What happens if Oracle doesn’t spot ANY of the rare values when sampling the data and ends up with a histogram that says the data is split roughly 50/50 between C and X at about 500,000 rows each? A query for status = ‘R’ will use “half the least popular value” – giving an estimate of about 250,000; and that’s exactly what happened to my client. From time to time the stats gathering routine (which was doing the default 10g overnight collection of stale statistics) would gather stats on this table and miss all the rare values, and for the next 24 hours (or until the next stats collection) the optimizer would decide to use a tablescan on a very large table rather than using a highly appropriate index.

The idea of failing to capture critical information in the histogram leads us to the last critical problem of histograms – what if the critical information is never there when you collect the stats. Imagine that the rare values in my order processing system appear only between 6:00 a.m. and 6:00 p.m. and by 10:00 p.m. they have all been processed out of the system. When the default stats collection runs some time late at night the only values in the table are ‘C’ and ‘X’, but when the queries run in the daytime the only values we’re interested are exactly the ones that weren’t there when the stats were collected. Even with a 100% sample there may be parts of your system that get misleading stats if you gather them at the wrong time. You need to know your system well enough to know when the application code itself should be responsible for the quality of the statistics. This may mean that you write code to gather statistics at a specific time of day; it may mean that you write code that manipulates the stored statistics directly (and we will be looking at that strategy when we look at height-balanced histograms).

Conclusion

When the distribution of data values is highly skewed you need to do something about it if you want to ensure that the optimizer doesn’t produce very bad execution plans as a consequence. If you have control of the application code features like virtual columns or function-based indexes may help you deal with special values; but if you can’t change the code you may need to depend on histograms. Even with histograms in place, though, bind variables can easily cause problems – even with the newer features in 11g and 12c for adaptive cursors and adaptive execution plans.

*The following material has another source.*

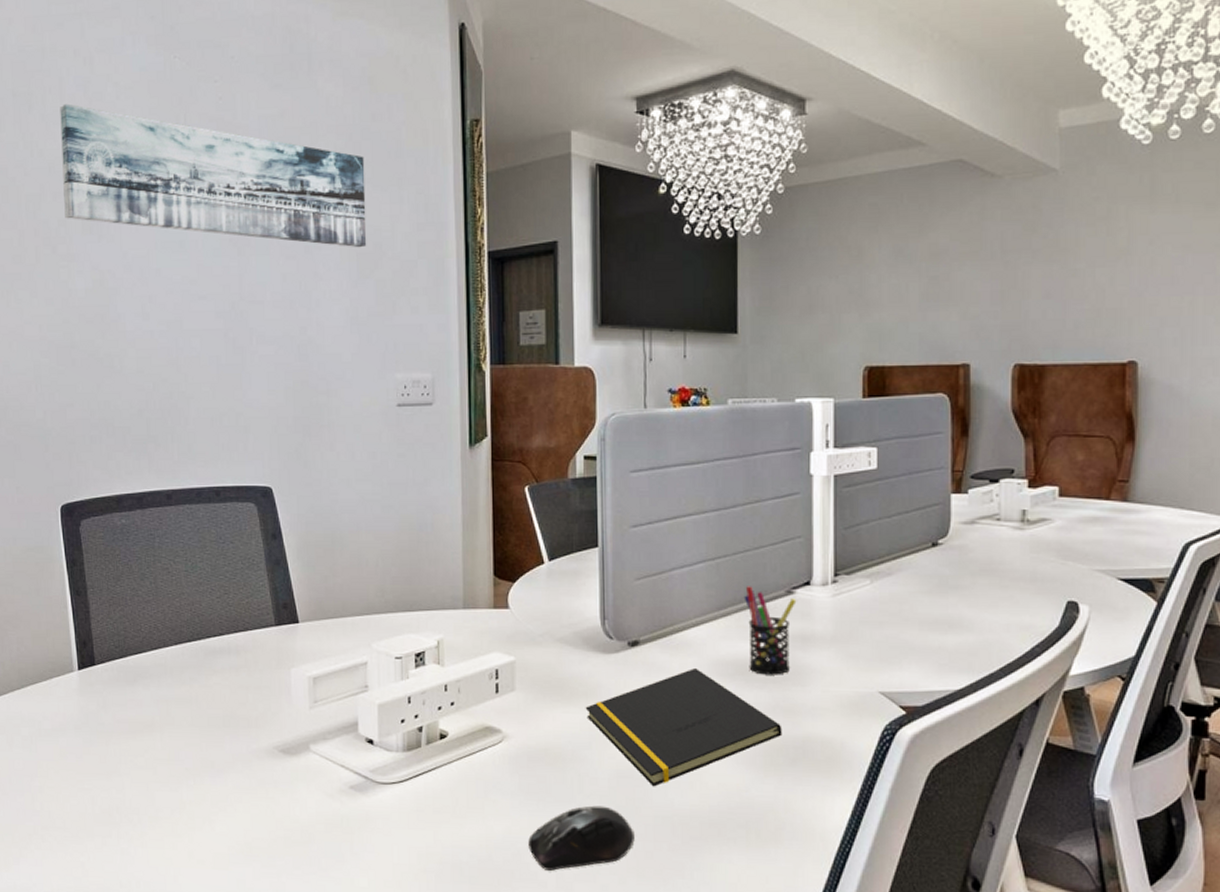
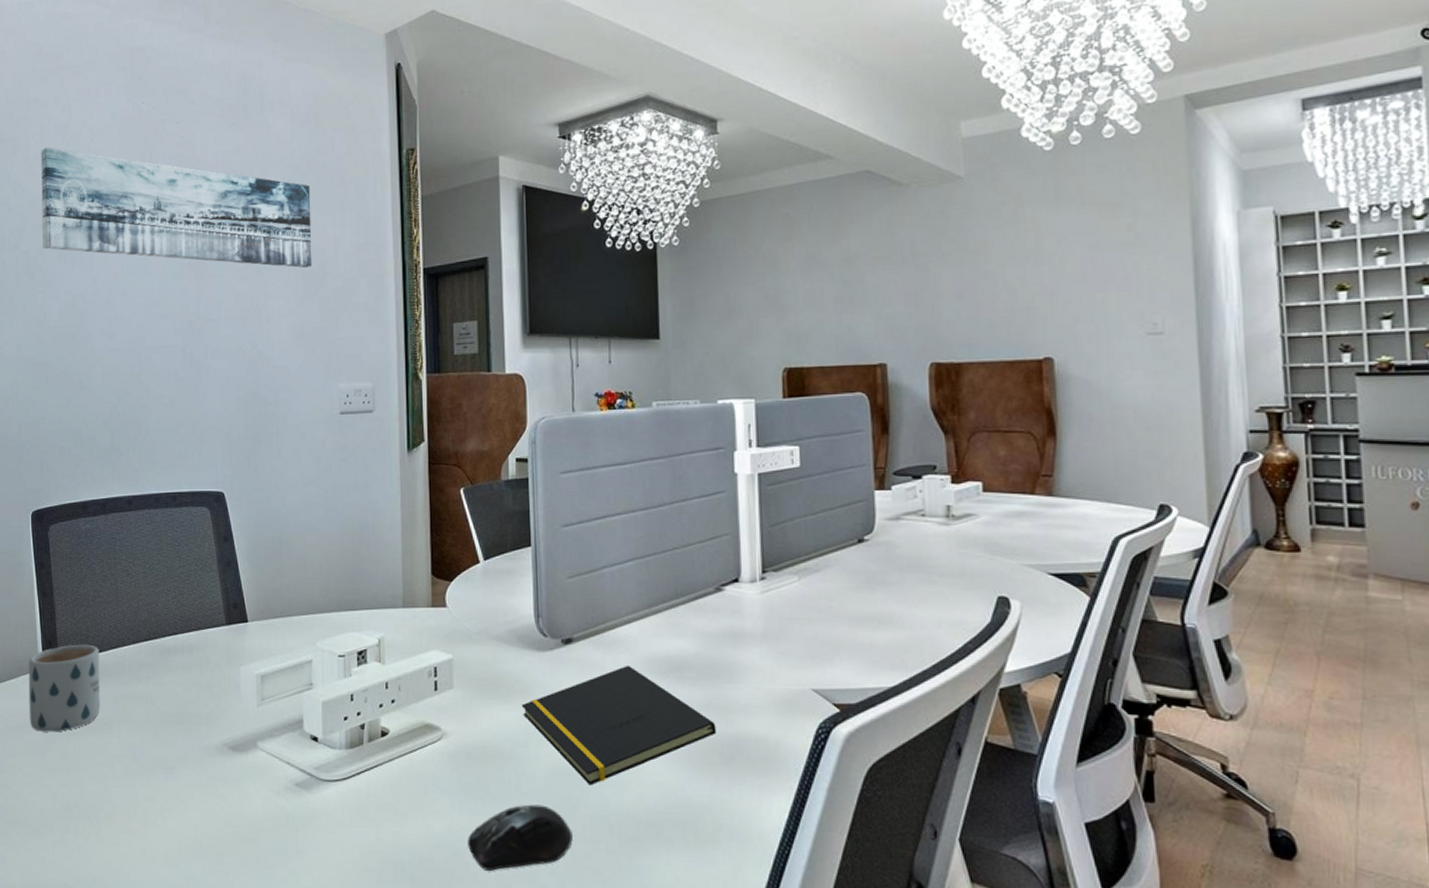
mug: none [61,645,141,736] -> present [28,644,100,732]
pen holder: present [744,586,797,675] -> none [673,583,726,673]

A brief examination of frequency histograms (the simpler type) showed us how useful they can be for a column with a small number of distinct values – especially if your SQL uses literals. Histograms, even the simple frequency histograms, can be expensive for Oracle to create unless it samples a small fraction of the data, and then it’s possible that the histogram will introduce instability if the really interesting data is transient and a very small fraction of the total. In fact, even if you use 100% sample at the wrong time the resulting histogram can still cause problems thanks to the optimizer’s treatment of missing values.